**Extracted information**

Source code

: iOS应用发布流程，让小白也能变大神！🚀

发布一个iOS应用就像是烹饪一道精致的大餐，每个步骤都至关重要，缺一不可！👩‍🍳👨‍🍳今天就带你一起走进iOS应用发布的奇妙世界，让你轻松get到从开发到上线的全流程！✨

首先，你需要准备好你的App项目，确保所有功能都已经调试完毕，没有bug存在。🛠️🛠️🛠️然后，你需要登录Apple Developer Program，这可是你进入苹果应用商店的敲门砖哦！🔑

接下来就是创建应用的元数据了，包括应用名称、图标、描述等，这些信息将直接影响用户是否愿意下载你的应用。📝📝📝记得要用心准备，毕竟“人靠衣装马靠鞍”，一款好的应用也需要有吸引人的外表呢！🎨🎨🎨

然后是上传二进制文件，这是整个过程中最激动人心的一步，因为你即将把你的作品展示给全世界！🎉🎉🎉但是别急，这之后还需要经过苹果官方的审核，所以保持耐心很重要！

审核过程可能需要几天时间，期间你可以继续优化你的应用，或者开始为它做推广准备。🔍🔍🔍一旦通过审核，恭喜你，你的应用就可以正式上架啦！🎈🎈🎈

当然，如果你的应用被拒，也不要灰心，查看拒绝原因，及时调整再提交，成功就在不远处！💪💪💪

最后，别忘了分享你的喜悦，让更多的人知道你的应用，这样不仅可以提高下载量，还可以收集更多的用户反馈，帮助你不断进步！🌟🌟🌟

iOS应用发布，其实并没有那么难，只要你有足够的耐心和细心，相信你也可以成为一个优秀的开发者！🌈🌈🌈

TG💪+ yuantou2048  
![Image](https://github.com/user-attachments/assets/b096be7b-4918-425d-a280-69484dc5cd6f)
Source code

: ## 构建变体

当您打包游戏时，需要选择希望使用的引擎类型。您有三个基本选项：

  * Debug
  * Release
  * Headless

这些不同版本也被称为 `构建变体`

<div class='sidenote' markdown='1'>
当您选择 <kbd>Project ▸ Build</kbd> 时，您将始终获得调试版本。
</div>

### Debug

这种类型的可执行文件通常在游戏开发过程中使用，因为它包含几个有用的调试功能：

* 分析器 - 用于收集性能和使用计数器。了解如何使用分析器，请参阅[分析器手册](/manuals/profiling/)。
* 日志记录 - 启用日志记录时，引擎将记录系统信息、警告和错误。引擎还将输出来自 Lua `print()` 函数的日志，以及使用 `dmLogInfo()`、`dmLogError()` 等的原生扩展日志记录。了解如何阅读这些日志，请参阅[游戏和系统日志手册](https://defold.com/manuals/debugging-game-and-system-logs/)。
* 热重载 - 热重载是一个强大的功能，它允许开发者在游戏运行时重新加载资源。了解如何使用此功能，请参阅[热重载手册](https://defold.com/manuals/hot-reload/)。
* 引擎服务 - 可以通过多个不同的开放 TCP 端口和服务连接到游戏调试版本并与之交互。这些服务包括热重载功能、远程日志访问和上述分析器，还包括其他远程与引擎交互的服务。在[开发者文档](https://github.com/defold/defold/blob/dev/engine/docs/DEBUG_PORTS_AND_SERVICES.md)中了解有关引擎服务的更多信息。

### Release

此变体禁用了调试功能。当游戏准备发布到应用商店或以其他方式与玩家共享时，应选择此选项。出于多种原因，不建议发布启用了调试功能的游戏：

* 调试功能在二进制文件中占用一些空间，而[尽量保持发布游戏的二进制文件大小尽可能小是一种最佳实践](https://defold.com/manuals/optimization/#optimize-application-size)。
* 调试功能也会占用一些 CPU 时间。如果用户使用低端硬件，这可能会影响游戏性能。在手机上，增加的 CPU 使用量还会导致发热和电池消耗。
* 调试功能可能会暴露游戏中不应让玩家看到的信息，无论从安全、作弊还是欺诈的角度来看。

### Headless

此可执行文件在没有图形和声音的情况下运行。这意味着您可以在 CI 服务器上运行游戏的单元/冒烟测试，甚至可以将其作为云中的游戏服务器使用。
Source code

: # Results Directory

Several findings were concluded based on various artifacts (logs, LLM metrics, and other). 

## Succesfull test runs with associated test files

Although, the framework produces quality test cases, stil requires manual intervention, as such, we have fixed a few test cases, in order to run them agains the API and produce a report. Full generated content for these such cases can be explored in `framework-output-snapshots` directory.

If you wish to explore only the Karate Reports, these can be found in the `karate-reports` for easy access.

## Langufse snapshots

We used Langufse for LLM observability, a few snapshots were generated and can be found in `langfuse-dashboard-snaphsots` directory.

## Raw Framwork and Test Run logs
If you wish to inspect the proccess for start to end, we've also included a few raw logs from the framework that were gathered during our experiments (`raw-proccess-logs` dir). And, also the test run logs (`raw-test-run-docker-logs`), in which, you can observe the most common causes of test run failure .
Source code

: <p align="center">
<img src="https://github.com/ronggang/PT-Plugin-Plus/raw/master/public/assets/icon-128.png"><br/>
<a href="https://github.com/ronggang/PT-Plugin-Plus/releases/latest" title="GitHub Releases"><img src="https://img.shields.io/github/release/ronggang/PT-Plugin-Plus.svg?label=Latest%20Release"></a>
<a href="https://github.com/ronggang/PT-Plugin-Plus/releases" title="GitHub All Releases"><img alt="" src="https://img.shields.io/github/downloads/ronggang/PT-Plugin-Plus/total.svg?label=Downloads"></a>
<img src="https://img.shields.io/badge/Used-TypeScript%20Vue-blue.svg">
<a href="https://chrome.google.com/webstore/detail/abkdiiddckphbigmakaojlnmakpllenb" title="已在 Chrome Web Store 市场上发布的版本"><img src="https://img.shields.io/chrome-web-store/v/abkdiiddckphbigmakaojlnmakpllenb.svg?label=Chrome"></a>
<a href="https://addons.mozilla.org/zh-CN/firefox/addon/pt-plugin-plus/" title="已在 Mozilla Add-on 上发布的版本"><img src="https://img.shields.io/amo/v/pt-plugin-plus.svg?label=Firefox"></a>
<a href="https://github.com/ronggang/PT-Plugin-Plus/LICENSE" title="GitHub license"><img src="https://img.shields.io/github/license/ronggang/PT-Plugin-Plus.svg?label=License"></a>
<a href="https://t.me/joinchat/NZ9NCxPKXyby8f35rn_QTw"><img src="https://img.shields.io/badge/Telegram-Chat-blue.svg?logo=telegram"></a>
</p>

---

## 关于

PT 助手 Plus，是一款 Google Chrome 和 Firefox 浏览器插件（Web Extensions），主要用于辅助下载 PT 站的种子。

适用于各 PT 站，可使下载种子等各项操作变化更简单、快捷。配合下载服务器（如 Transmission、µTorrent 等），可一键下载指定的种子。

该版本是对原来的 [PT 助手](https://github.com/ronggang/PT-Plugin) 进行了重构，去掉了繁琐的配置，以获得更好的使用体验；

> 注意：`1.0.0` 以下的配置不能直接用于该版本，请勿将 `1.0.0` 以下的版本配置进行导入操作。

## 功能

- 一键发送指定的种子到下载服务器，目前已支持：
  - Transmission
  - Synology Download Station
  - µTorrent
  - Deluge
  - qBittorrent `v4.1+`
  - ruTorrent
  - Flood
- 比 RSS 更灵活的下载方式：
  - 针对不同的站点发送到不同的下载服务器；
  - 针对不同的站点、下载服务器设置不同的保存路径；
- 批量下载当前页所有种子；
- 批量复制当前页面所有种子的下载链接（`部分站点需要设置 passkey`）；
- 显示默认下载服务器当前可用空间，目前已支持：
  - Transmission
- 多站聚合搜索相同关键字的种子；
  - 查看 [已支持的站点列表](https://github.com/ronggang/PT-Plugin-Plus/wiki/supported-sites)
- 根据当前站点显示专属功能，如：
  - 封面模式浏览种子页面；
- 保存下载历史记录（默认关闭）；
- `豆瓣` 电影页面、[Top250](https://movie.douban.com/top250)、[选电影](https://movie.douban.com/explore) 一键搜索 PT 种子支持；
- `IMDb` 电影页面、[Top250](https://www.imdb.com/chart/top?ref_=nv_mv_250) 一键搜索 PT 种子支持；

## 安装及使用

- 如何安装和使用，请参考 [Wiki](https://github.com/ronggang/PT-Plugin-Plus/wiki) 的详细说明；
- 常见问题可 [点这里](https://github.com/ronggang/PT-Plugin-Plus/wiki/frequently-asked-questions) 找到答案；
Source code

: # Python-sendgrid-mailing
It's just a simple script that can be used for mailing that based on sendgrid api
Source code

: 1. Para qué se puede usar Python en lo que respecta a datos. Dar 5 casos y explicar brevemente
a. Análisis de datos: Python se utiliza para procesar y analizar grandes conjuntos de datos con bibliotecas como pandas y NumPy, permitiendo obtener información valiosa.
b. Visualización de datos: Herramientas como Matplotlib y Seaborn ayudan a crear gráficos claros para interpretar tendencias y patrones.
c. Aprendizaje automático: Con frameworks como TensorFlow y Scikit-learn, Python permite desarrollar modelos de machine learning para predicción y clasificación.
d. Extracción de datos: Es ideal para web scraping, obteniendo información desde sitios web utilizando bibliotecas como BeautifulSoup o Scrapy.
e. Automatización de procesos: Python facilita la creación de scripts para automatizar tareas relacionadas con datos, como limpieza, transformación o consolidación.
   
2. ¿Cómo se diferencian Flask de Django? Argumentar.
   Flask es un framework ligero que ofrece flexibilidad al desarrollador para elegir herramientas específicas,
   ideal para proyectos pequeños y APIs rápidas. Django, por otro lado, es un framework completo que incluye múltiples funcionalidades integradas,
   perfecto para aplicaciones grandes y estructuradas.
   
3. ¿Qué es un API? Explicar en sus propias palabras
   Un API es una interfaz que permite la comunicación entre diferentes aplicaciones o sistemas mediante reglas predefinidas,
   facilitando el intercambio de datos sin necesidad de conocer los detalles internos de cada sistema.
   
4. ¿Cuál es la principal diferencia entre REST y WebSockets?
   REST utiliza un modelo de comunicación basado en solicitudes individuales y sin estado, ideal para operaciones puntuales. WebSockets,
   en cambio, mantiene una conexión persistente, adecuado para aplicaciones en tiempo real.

**Task brief**
Arrange the lines of the listing, starting at its first line and ending at the line containing "然后是上传二进制文件，这是整", both included, as a JSON list of strings with one string per line and blank lines omitted.

**Task output**
[
  "Source code",
  ": iOS应用发布流程，让小白也能变大神！🚀",
  "发布一个iOS应用就像是烹饪一道精致的大餐，每个步骤都至关重要，缺一不可！👩‍🍳👨‍🍳今天就带你一起走进iOS应用发布的奇妙世界，让你轻松get到从开发到上线的全流程！✨",
  "首先，你需要准备好你的App项目，确保所有功能都已经调试完毕，没有bug存在。🛠️🛠️🛠️然后，你需要登录Apple Developer Program，这可是你进入苹果应用商店的敲门砖哦！🔑",
  "接下来就是创建应用的元数据了，包括应用名称、图标、描述等，这些信息将直接影响用户是否愿意下载你的应用。📝📝📝记得要用心准备，毕竟“人靠衣装马靠鞍”，一款好的应用也需要有吸引人的外表呢！🎨🎨🎨",
  "然后是上传二进制文件，这是整个过程中最激动人心的一步，因为你即将把你的作品展示给全世界！🎉🎉🎉但是别急，这之后还需要经过苹果官方的审核，所以保持耐心很重要！"
]